Psak Halacha on Kitniyoth on Arutz-7

Machon Shilo and its Beth HaWaadh have made the headlines at Arutz-7 (Israel National News) and was briefly the #1 item.

Kol hakavod to the Rav and the Machon for their efforts in fighting for truth and abandoning shtuth.

Jerusalem Institute Questions Post-Diaspora Kitniyot Abstinence

by Ezra HaLevi

(IsraelNN.com) The religious court of a Jerusalem Talmudic research center has taken aim at the Ashkenazi practice of abstaining from legumes on Passover in Israel.

The Beit Din (religious court) of Machon Shilo, headed by Rabbi David Bar-Hayim, issued the ruling, which permits the consumption of Kitniyot (legumes) by all Jews in Israel during the Pesach holiday. Co-signing the ruling were Jerusalem Rabbis Yehoshua Buch and Chaim Wasserman.

The article then went on to discuss the background and reasoning for the psak.

Unique to the article were interviews with Rabbi Zalman Melamed (Chief Rabbi of Beit El), Rabbi Avigdor Nebenzahl (Chief Rabbi of Jerusalem’s Old City), and Rabbi Nachum Rabinovitch (Rosh Yeshiva of the Birkat Moshe Hesder Yeshiva in Maaleh Adumim).

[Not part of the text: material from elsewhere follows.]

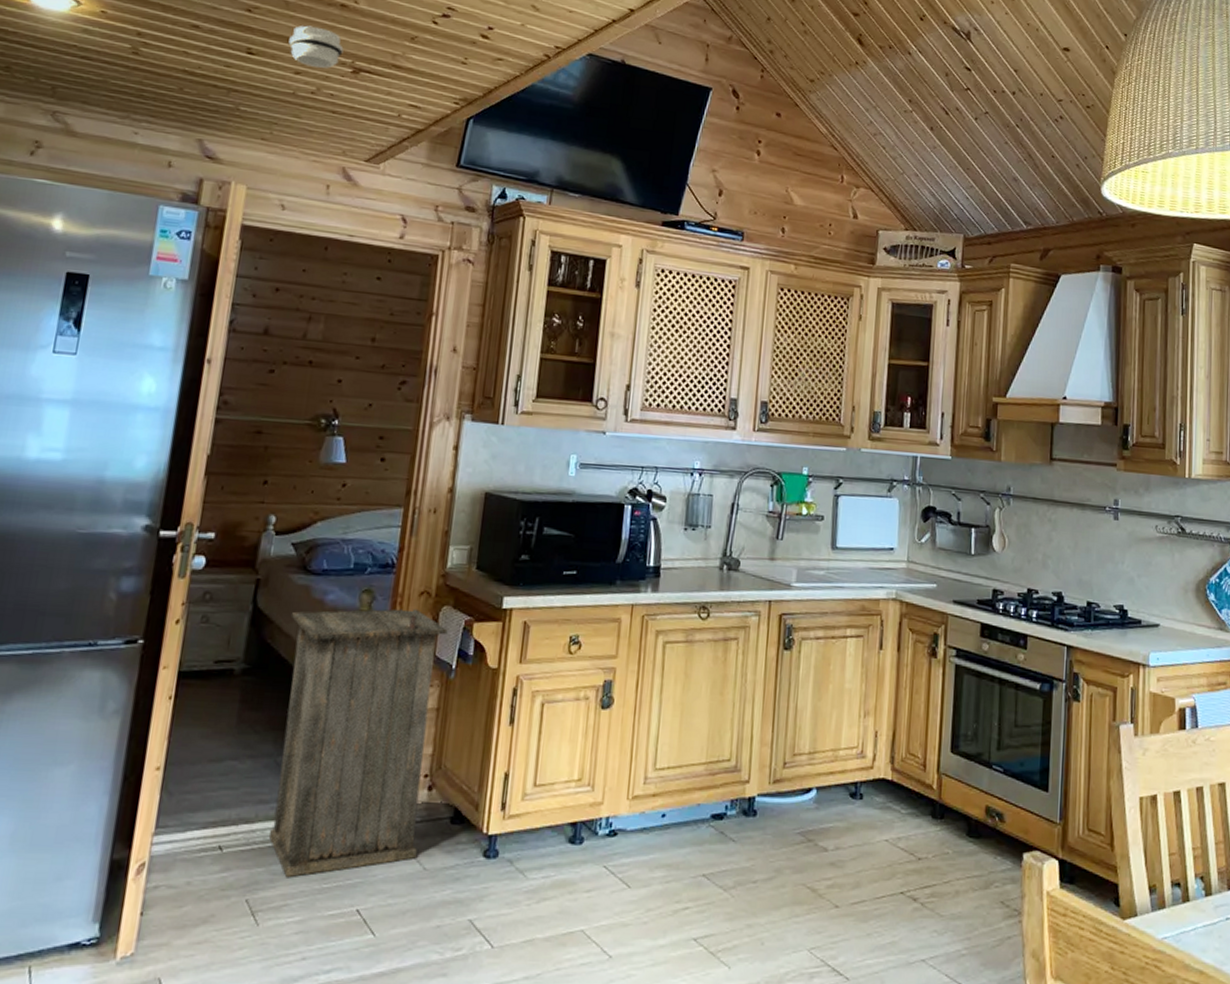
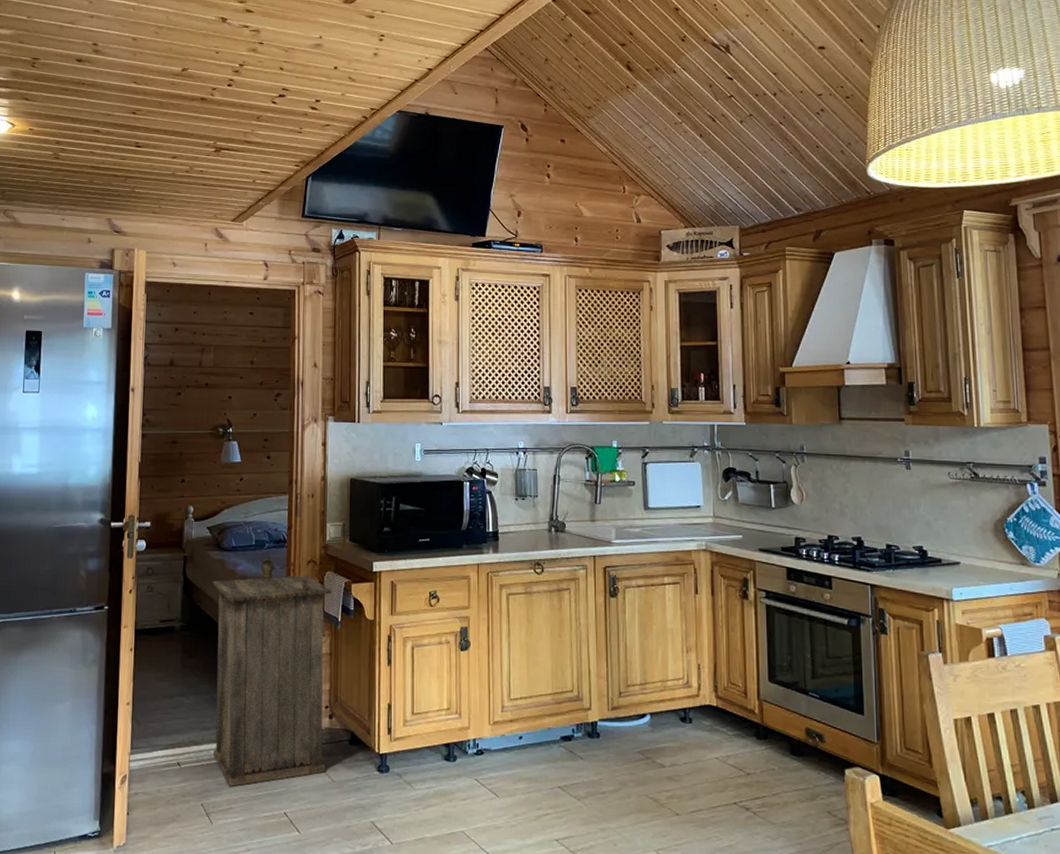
smoke detector: present [288,25,344,68] -> none [165,119,207,151]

As expected, they did not endorse the psak, but neither were they too successful in refuting it:

Rabbi Zalman Melamed:
“We act in accordance with our tradition, which is that Ashkenazim are forbidden to eat Kitniyot on Pesach... One whose family has the tradition that they eat peanuts can eat peanuts.”

Rabbi Melamed stressed that while it is a desirable aim for the nation to move toward unity in their Jewish observance, such a shift must be done by a decision of a larger plurality of Torah sages, and not by individuals.

Rabbi Avigdor Nebenzahl:
“The Land of Israel belongs to all of the Jewish people and not just Sepharadi Jews. There are many customs and there is no minhag hamakom that prevails in Israel.”
Rabbi Nebenzahl conceded that an Ashkenazi Jew could conceivably take on Sephardi customs if he lives in a community that is wholly Sephardi.

Rabbi Nachum Rabinovitch disagreed with the assertion that there was no local custom – in theory.
“There was in fact a minhag hamakom in the Land of Israel. But when other communities arrived, they did not respect it and chose to continue their own customs…I presume the local custom was to eat Kitniyot.”

Rabbi Rabinovitch concluded that the matter of consumption of Kitniyot is a personal matter of observance and should be discussed individually with one’s rabbi.

See the full article at http://www.israelnationalnews.com/News/News.aspx/121947

Comments

Anonymous said…
Of course, I could point out that our ancestor's minhag hamakom in France and Germany 1000 years ago was to eat kitniyot. Where that gets me though, I'm not sure.